DIRECTIONS FOR THIS TASK.
Up to and including the line with "если пред тобой //", repeat every line of the listing exactly, beginning at the first.

SUPPLIED RECORDS.
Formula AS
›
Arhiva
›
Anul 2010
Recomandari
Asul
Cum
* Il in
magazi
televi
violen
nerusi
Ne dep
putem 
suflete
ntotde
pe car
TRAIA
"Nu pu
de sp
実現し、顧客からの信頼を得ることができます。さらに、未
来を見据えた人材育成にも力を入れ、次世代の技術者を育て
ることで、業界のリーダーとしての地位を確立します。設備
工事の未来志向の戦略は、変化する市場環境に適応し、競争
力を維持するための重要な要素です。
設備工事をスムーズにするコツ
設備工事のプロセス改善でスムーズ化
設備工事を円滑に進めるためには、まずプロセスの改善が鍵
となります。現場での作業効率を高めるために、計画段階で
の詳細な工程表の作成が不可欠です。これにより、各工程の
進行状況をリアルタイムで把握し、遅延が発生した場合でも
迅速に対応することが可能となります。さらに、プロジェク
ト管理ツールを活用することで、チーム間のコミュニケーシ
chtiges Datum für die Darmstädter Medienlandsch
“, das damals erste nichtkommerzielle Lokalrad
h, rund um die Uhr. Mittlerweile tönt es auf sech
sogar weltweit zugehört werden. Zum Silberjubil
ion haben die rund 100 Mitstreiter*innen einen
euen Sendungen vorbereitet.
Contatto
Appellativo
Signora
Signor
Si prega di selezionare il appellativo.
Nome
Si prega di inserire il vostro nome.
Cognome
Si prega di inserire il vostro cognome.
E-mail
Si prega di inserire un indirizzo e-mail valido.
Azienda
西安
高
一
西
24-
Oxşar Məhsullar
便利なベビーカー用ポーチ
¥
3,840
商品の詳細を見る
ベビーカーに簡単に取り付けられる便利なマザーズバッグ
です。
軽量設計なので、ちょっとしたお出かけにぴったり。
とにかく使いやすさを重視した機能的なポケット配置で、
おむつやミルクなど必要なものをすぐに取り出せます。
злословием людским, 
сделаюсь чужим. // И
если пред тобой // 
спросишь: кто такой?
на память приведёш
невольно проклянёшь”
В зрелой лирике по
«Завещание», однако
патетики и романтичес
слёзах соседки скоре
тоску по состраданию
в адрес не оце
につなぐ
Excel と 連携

RESPONSE.
Formula AS
›
Arhiva
›
Anul 2010
Recomandari
Asul
Cum
* Il in
magazi
televi
violen
nerusi
Ne dep
putem 
suflete
ntotde
pe car
TRAIA
"Nu pu
de sp
実現し、顧客からの信頼を得ることができます。さらに、未
来を見据えた人材育成にも力を入れ、次世代の技術者を育て
ることで、業界のリーダーとしての地位を確立します。設備
工事の未来志向の戦略は、変化する市場環境に適応し、競争
力を維持するための重要な要素です。
設備工事をスムーズにするコツ
設備工事のプロセス改善でスムーズ化
設備工事を円滑に進めるためには、まずプロセスの改善が鍵
となります。現場での作業効率を高めるために、計画段階で
の詳細な工程表の作成が不可欠です。これにより、各工程の
進行状況をリアルタイムで把握し、遅延が発生した場合でも
迅速に対応することが可能となります。さらに、プロジェク
ト管理ツールを活用することで、チーム間のコミュニケーシ
chtiges Datum für die Darmstädter Medienlandsch
“, das damals erste nichtkommerzielle Lokalrad
h, rund um die Uhr. Mittlerweile tönt es auf sech
sogar weltweit zugehört werden. Zum Silberjubil
ion haben die rund 100 Mitstreiter*innen einen
euen Sendungen vorbereitet.
Contatto
Appellativo
Signora
Signor
Si prega di selezionare il appellativo.
Nome
Si prega di inserire il vostro nome.
Cognome
Si prega di inserire il vostro cognome.
E-mail
Si prega di inserire un indirizzo e-mail valido.
Azienda
西安
高
一
西
24-
Oxşar Məhsullar
便利なベビーカー用ポーチ
¥
3,840
商品の詳細を見る
ベビーカーに簡単に取り付けられる便利なマザーズバッグ
です。
軽量設計なので、ちょっとしたお出かけにぴったり。
とにかく使いやすさを重視した機能的なポケット配置で、
おむつやミルクなど必要なものをすぐに取り出せます。
злословием людским, 
сделаюсь чужим. // И
если пред тобой // 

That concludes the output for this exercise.